Saved data entries:
=-=-=
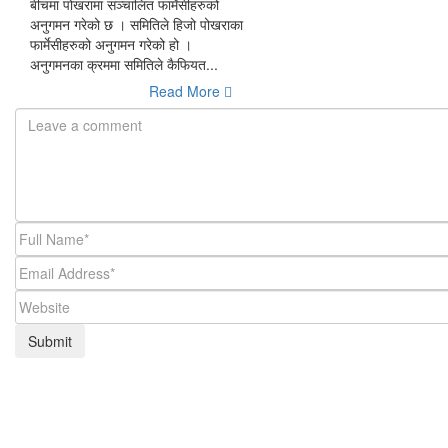
बीचमा पोखरामा संञ्चालित फार्मेसीहरुको
अनुगमन गरेको छ । समितिले हिजो पोखराका
फार्मेसीहरुको अनुगमन गरेको हो ।
अनुगमनका क्रममा समितिले कैफियत...
Read More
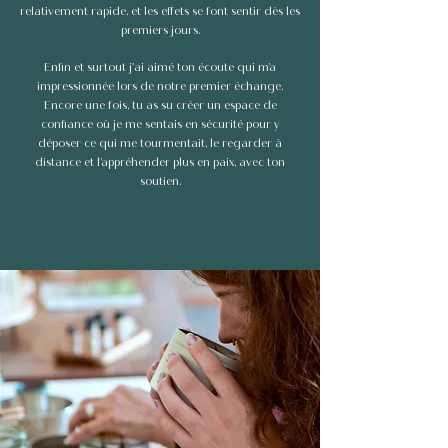
relativement rapide, et les effets se font sentir dès les
premiers jours.
Enfin et surtout j'ai aimé ton écoute qui m’a
impressionnée lors de notre premier échange.
Encore une fois, tu as su créer un espace de
confiance où je me sentais en sécurité pour y
déposer ce qui me tourmentait, le regarder à
distance et l’appréhender plus en paix, avec ton
soutien.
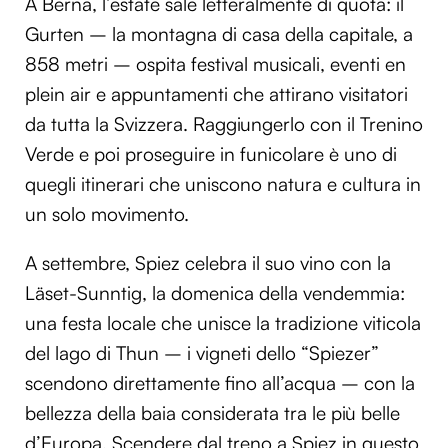
A Berna, l’estate sale letteralmente di quota: il
Gurten – la montagna di casa della capitale, a
858 metri – ospita festival musicali, eventi en
plein air e appuntamenti che attirano visitatori
da tutta la Svizzera. Raggiungerlo con il Trenino
Verde e poi proseguire in funicolare è uno di
quegli itinerari che uniscono natura e cultura in
un solo movimento.
A settembre, Spiez celebra il suo vino con la
Läset-Sunntig, la domenica della vendemmia:
una festa locale che unisce la tradizione viticola
del lago di Thun – i vigneti dello “Spiezer”
scendono direttamente fino all’acqua – con la
bellezza della baia considerata tra le più belle
d’Europa. Scendere dal treno a Spiez in questo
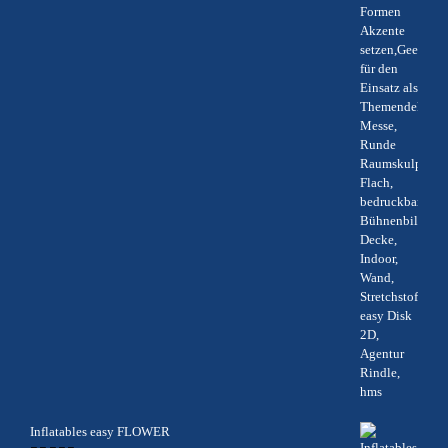
Inflatables easy FLOWER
=-=-=
Arrange the part of the material that opens with the line containing "A Berna, l’estate" and closes with the line containing "una festa locale", both included, as a JSON list of strings with one string per line and blank lines left out.

[
  "A Berna, l’estate sale letteralmente di quota: il",
  "Gurten – la montagna di casa della capitale, a",
  "858 metri – ospita festival musicali, eventi en",
  "plein air e appuntamenti che attirano visitatori",
  "da tutta la Svizzera. Raggiungerlo con il Trenino",
  "Verde e poi proseguire in funicolare è uno di",
  "quegli itinerari che uniscono natura e cultura in",
  "un solo movimento.",
  "A settembre, Spiez celebra il suo vino con la",
  "Läset-Sunntig, la domenica della vendemmia:",
  "una festa locale che unisce la tradizione viticola"
]